EPA opposed software rules that would have helped it catch the problem
There’s one last facet of this issue worth discussing. Two months ago, the EPA came out strongly against proposed exceptions that would allow the owners of vehicles (including the John Deere tractors we discussed back then) to diagnose problems and perform repairs on the vehicles they legally purchase. Ironically, that same freedom would’ve made it much easier for the EPA to actually detect that VW had programmed its systems to detect when a vehicle was undergoing pollution testing and fully engage its own anti-pollution systems, but to ignore these same systems on the open road.

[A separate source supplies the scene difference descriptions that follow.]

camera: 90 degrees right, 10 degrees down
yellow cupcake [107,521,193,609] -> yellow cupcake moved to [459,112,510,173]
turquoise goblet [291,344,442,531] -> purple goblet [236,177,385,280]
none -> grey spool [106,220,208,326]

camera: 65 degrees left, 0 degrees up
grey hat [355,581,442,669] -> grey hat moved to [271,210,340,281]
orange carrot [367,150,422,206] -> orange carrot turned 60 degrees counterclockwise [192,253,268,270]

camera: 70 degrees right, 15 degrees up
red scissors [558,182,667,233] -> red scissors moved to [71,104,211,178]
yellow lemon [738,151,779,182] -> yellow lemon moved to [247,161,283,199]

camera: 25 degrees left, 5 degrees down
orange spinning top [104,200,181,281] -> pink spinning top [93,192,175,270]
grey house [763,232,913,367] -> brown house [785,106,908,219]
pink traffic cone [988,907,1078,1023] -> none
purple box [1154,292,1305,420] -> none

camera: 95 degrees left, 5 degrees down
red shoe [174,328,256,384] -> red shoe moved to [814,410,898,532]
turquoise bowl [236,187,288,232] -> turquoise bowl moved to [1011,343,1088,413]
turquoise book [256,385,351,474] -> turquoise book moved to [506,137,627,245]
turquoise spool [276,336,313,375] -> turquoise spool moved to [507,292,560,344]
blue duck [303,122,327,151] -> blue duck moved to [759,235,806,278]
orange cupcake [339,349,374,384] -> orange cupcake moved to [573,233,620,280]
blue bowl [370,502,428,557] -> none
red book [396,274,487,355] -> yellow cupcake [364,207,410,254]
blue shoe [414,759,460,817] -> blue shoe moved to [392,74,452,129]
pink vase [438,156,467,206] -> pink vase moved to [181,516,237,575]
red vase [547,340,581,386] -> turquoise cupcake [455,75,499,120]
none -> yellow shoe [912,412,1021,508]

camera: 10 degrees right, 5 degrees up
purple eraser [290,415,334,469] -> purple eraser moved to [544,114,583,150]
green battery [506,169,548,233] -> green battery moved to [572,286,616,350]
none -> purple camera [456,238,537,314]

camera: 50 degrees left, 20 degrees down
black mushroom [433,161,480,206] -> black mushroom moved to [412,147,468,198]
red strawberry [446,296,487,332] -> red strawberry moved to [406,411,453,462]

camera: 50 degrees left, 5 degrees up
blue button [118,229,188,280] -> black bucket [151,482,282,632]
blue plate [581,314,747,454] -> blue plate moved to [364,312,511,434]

The EPA opposed allowing end users the freedom to tinker with their own hardware, claiming that giving them the right to do so “would allow users to modify that software for purposes other than those the proponents envision” in a way that “could slow or reverse gains made under the Clean Air Act.” Those same restrictions allowed VW to manufacture vehiclesdesigned to bypass EPA restrictions and ship them for more than half a decade.
The EPA wasn’t wrong to note that some individuals might choose to bypass controls meant to ensure vehicle pollution was minimized — but does it believe that 500,000 people would have paid for aftermarket modifications of their cars over the past six years? Given the current situation, that question is more than academic. As for VW, it could be staring down the barrel of an $18 billion fine.